Factor three: powerful persuasion. Charities need money to do their work, and individual stories and unique experiences are very effective ways to raise it, says Monica Labarge, BCom’99, MSc’03, an adjunct assistant professor at Smith whose research covers charitable giving, health promotion and non-profit marketing. Humans are drawn to specificity, she says. It’s why we’re more likely to sponsor a family of endangered antelope than to contribute to a fund that might save 100,000 of them: “The emotional aspect in driving charitable giving can’t be overstated.” The name Jack.org evokes that response in a way that something more generic like, say, Youth Mental Health Advocates does not. The backstory does the same. By now, Eric has shared his family’s personal story hundreds of times, with everyone from youth leaders to politicians to, yes, donors. “It was challenging in the early years,” he admits, but it’s now something he does without hesitation: “It draws people in to what we do.” There are many other elements in Jack.org’s fundraising strategy, but there’s no denying the role of personal stories in getting it to where it is today.


Which brings us to factor four: a succession plan. Eric began to think about the handling off the reins of Jack.org a few years back, shortly after he turned 60. The brutal effect of the Covid-19 pandemic on the mental health of young people was increasing both the need for, and urgency of, Jack.org’s work. And while Eric’s fire for the work had never burned brighter, he could see how a new leader could drive the organization’s next phase. “I didn’t want to wait until it was too late for an orderly transition,” he reflects.

Ever thorough, he researched best practices in founder-run charity transitions.
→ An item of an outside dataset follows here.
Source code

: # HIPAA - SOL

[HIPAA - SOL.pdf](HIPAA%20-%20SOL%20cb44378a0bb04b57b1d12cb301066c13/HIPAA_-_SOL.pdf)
He met with others who’ve been through this highly specific experience, including the team at Right to Play, the charity founded by former Olympic speedskater Johann Olav Koss. The advice was to be proactive. So he told the board, who enlisted a recruiting firm to help find the right candidate. They found it in Rowena Pinto, an accomplished non-profit executive with impressive experience working in health and with youth. She joined in August of 2022.

Today, after a careful period of transition, Pinto handles all Jack.org leadership and is working to finalize a new strategic plan for the organization’s next phase of growth. Eric’s role is now to advise, tend to key relationships, fundraise and support Pinto and the broader team. He’s mindful that he’s no longer the boss.

And yet Eric Windeler can’t stop looking ahead. When he’s asked how he feels about his legacy, he hedges with a to-do list: “There’s still so much potential for us to make an impact, and to have the most impact, you need to grow,” he says, listing a half-dozen ways Jack.org might help more young people, in more places, in more ways. Then he pauses for a moment. “But when I look at how what we’ve done has resonated with so many people, who’ve been so appreciative of it, it just makes me incredibly proud.”

How to be an ally

If you want to help improve youth mental health, Jack.org offers many ways to get involved. Here are three places to start:

1. Train yourself

The Jack.org-developed Be There Certificate online course was designed for youth, but its research-informed framework is useful for anyone who wants to know how to recognize someone struggling with mental health and learn how to effectively support them and guide them to professional help.

2. Book a jack talk

Jack Talks feature trained youth leaders delivering information and sharing stories to empower audiences to be better informed and better able to help. They’re delivered in-person and virtually, pre-recorded or live, mainly in schools, but also in communities and workplaces.

3. Donate

There are many ways to support the work of Jack.org, from hosting an event, to making a donation (personal, foundation or corporate), to participating in or sponsoring a rider at the annual Jack Ride cycling fundraiser (jack.org/ride).